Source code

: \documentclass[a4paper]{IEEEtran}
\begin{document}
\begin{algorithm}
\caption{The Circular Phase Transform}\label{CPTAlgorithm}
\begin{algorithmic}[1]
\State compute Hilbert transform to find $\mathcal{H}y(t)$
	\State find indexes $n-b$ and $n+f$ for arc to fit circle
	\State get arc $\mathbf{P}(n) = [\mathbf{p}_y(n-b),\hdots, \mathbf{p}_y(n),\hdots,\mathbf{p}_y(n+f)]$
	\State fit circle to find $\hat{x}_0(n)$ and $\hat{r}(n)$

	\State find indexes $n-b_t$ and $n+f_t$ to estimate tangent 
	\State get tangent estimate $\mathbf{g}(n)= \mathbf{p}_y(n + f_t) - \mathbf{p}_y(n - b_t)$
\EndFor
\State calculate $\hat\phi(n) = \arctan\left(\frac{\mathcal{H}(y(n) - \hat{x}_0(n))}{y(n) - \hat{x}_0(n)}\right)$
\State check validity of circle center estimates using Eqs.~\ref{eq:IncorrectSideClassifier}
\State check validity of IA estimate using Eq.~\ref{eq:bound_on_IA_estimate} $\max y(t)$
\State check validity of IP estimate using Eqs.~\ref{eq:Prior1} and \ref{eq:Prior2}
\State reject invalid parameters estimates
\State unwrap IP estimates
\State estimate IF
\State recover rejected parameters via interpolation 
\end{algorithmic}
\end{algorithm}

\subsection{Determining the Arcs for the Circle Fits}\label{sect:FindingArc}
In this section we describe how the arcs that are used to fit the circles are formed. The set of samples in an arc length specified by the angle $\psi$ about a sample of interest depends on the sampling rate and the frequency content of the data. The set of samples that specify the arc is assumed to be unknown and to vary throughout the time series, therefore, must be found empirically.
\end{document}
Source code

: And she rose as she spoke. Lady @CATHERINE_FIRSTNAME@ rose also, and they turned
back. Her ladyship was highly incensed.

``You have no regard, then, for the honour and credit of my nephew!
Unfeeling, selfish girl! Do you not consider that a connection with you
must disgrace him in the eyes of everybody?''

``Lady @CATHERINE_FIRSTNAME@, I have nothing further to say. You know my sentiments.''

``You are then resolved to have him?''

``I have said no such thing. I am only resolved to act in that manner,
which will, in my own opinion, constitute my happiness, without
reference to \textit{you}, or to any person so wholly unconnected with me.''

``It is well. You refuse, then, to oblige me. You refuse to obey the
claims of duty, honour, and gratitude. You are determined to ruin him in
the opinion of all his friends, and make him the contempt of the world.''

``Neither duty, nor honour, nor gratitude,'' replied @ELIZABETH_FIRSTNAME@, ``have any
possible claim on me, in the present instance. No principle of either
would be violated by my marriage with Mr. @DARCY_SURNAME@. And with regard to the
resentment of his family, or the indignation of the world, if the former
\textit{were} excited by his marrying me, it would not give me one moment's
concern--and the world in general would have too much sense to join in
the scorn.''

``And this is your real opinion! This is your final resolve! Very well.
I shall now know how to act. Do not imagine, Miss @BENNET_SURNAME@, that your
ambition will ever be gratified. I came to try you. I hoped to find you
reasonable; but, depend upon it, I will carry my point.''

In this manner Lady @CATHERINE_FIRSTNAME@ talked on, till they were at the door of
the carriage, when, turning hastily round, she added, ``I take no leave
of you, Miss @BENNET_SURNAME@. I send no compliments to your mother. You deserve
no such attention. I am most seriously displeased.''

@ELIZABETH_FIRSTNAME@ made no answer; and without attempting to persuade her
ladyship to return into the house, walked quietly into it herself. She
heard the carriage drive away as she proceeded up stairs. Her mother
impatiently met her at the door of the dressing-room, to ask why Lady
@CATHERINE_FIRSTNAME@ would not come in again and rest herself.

### [EXERCISE]
From the first line of the records above down to the line containing "have said no", repeat each line exactly as written. Include both of those lines and add nothing.

### [TASK RESPONSE]
Source code

: \documentclass[a4paper]{IEEEtran}
\begin{document}
\begin{algorithm}
\caption{The Circular Phase Transform}\label{CPTAlgorithm}
\begin{algorithmic}[1]
\State compute Hilbert transform to find $\mathcal{H}y(t)$
	\State find indexes $n-b$ and $n+f$ for arc to fit circle
	\State get arc $\mathbf{P}(n) = [\mathbf{p}_y(n-b),\hdots, \mathbf{p}_y(n),\hdots,\mathbf{p}_y(n+f)]$
	\State fit circle to find $\hat{x}_0(n)$ and $\hat{r}(n)$

	\State find indexes $n-b_t$ and $n+f_t$ to estimate tangent 
	\State get tangent estimate $\mathbf{g}(n)= \mathbf{p}_y(n + f_t) - \mathbf{p}_y(n - b_t)$
\EndFor
\State calculate $\hat\phi(n) = \arctan\left(\frac{\mathcal{H}(y(n) - \hat{x}_0(n))}{y(n) - \hat{x}_0(n)}\right)$
\State check validity of circle center estimates using Eqs.~\ref{eq:IncorrectSideClassifier}
\State check validity of IA estimate using Eq.~\ref{eq:bound_on_IA_estimate} $\max y(t)$
\State check validity of IP estimate using Eqs.~\ref{eq:Prior1} and \ref{eq:Prior2}
\State reject invalid parameters estimates
\State unwrap IP estimates
\State estimate IF
\State recover rejected parameters via interpolation 
\end{algorithmic}
\end{algorithm}

\subsection{Determining the Arcs for the Circle Fits}\label{sect:FindingArc}
In this section we describe how the arcs that are used to fit the circles are formed. The set of samples in an arc length specified by the angle $\psi$ about a sample of interest depends on the sampling rate and the frequency content of the data. The set of samples that specify the arc is assumed to be unknown and to vary throughout the time series, therefore, must be found empirically.
\end{document}
Source code

: And she rose as she spoke. Lady @CATHERINE_FIRSTNAME@ rose also, and they turned
back. Her ladyship was highly incensed.

``You have no regard, then, for the honour and credit of my nephew!
Unfeeling, selfish girl! Do you not consider that a connection with you
must disgrace him in the eyes of everybody?''

``Lady @CATHERINE_FIRSTNAME@, I have nothing further to say. You know my sentiments.''

``You are then resolved to have him?''

``I have said no such thing. I am only resolved to act in that manner,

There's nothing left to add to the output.